As we take time to focus on sexual assault awareness and prevention this month, it is easy to focus on all the horrible things that soldiers have done to their brothers and sisters in arms. I am part of an estimated 42% of female service members that have survived military sexual trauma.

But as a survivor, I don’t want us to lose sight of all the soldiers who do uphold our shared values. Though I was traumatized and wronged by soldiers, I was protected and consoled by them as well.

That is why I am writing this, to shine a light, and showcase the hope that can be found in times of seemingly unrelenting suffering. I want to illuminate the way that by stepping in when you see something wrong happening to those with less power or rank than you, you can change, or save someone’s life.
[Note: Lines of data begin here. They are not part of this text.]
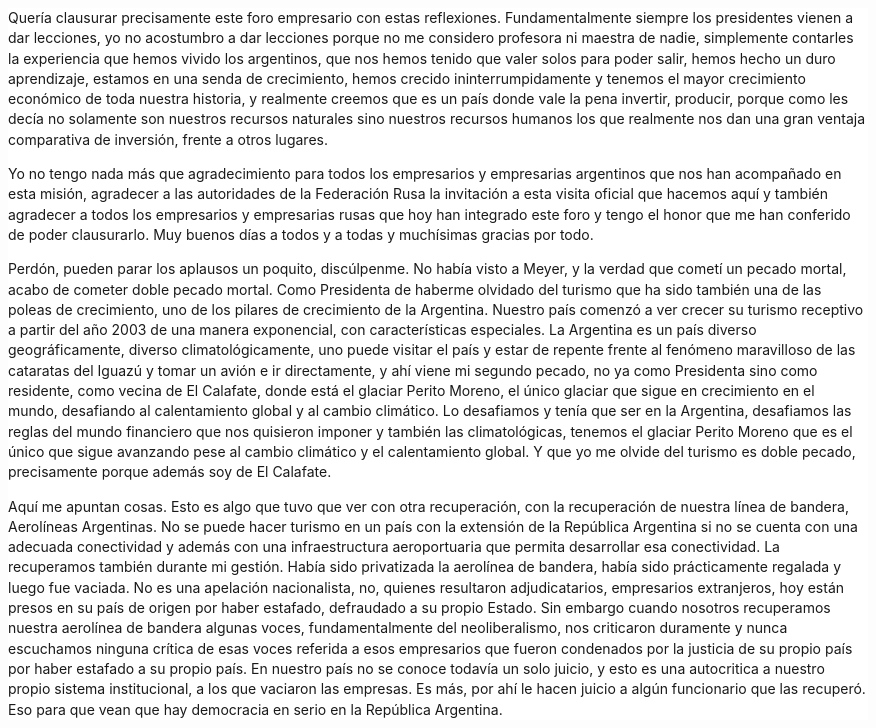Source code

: Quería clausurar precisamente este foro empresario con estas
reflexiones. Fundamentalmente siempre los presidentes vienen a dar
lecciones, yo no acostumbro a dar lecciones porque no me considero
profesora ni maestra de nadie, simplemente contarles la experiencia que
hemos vivido los argentinos, que nos hemos tenido que valer solos para
poder salir, hemos hecho un duro aprendizaje, estamos en una senda de
crecimiento, hemos crecido ininterrumpidamente y tenemos el mayor
crecimiento económico de toda nuestra historia, y realmente creemos que
es un país donde vale la pena invertir, producir, porque como les decía
no solamente son nuestros recursos naturales sino nuestros recursos
humanos los que realmente nos dan una gran ventaja comparativa de
inversión, frente a otros lugares.

Yo no tengo nada más que agradecimiento para todos los empresarios y
empresarias argentinos que nos han acompañado en esta misión, agradecer
a las autoridades de la Federación Rusa la invitación a esta visita
oficial que hacemos aquí y también agradecer a todos los empresarios y
empresarias rusas que hoy han integrado este foro y tengo el honor que
me han conferido de poder clausurarlo. Muy buenos días a todos y a todas
y muchísimas gracias por todo.

Perdón, pueden parar los aplausos un poquito, discúlpenme. No había
visto a Meyer, y la verdad que cometí un pecado mortal, acabo de cometer
doble pecado mortal. Como Presidenta de haberme olvidado del turismo que
ha sido también una de las poleas de crecimiento, uno de los pilares de
crecimiento de la Argentina. Nuestro país comenzó a ver crecer su
turismo receptivo a partir del año 2003 de una manera exponencial, con
características especiales. La Argentina es un país diverso
geográficamente, diverso climatológicamente, uno puede visitar el país y
estar de repente frente al fenómeno maravilloso de las cataratas del
Iguazú y tomar un avión e ir directamente, y ahí viene mi segundo
pecado, no ya como Presidenta sino como residente, como vecina de El
Calafate, donde está el glaciar Perito Moreno, el único glaciar que
sigue en crecimiento en el mundo, desafiando al calentamiento global y
al cambio climático. Lo desafiamos y tenía que ser en la Argentina,
desafiamos las reglas del mundo financiero que nos quisieron imponer y
también las climatológicas, tenemos el glaciar Perito Moreno que es el
único que sigue avanzando pese al cambio climático y el calentamiento
global. Y que yo me olvide del turismo es doble pecado, precisamente
porque además soy de El Calafate.

Aquí me apuntan cosas. Esto es algo que tuvo que ver con otra
recuperación, con la recuperación de nuestra línea de bandera,
Aerolíneas Argentinas. No se puede hacer turismo en un país con la
extensión de la República Argentina si no se cuenta con una adecuada
conectividad y además con una infraestructura aeroportuaria que permita
desarrollar esa conectividad. La recuperamos también durante mi gestión.
Había sido privatizada la aerolínea de bandera, había sido prácticamente
regalada y luego fue vaciada. No es una apelación nacionalista, no,
quienes resultaron adjudicatarios, empresarios extranjeros, hoy están
presos en su país de origen por haber estafado, defraudado a su propio
Estado. Sin embargo cuando nosotros recuperamos nuestra aerolínea de
bandera algunas voces, fundamentalmente del neoliberalismo, nos
criticaron duramente y nunca escuchamos ninguna crítica de esas voces
referida a esos empresarios que fueron condenados por la justicia de su
propio país por haber estafado a su propio país. En nuestro país no se
conoce todavía un solo juicio, y esto es una autocritica a nuestro
propio sistema institucional, a los que vaciaron las empresas. Es más,
por ahí le hacen juicio a algún funcionario que las recuperó. Eso para
que vean que hay democracia en serio en la República Argentina.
Without the care and protection of those NCO guardians, I believe I would have killed myself.

To all the NCOs who saved my life: Thank you.

I am married now, I have children, and I am an NCO that tries to slow down and notice soldiers more, because of the way you slowed down and noticed me in my sorrow. It didn’t take a movement or a spotlight for you to notice the road I was walking. And I never had to ask you to walk it with me.

You exemplify what it means to be the “Backbone of the Army.” Thank you for being unwavering, bold, and fearless. Thank you for being compassionate, gentle, and empathetic. Thank you for helping me to love serving in the Army, despite its flaws, for almost a decade. Thank you for your selfless service to those who serve beside you.

Thank you for all that you do.

Very Respectfully,

Your Soldier

Sgt. C is an Army sergeant who was granted a pseudonym to protect them from potential harm to their career.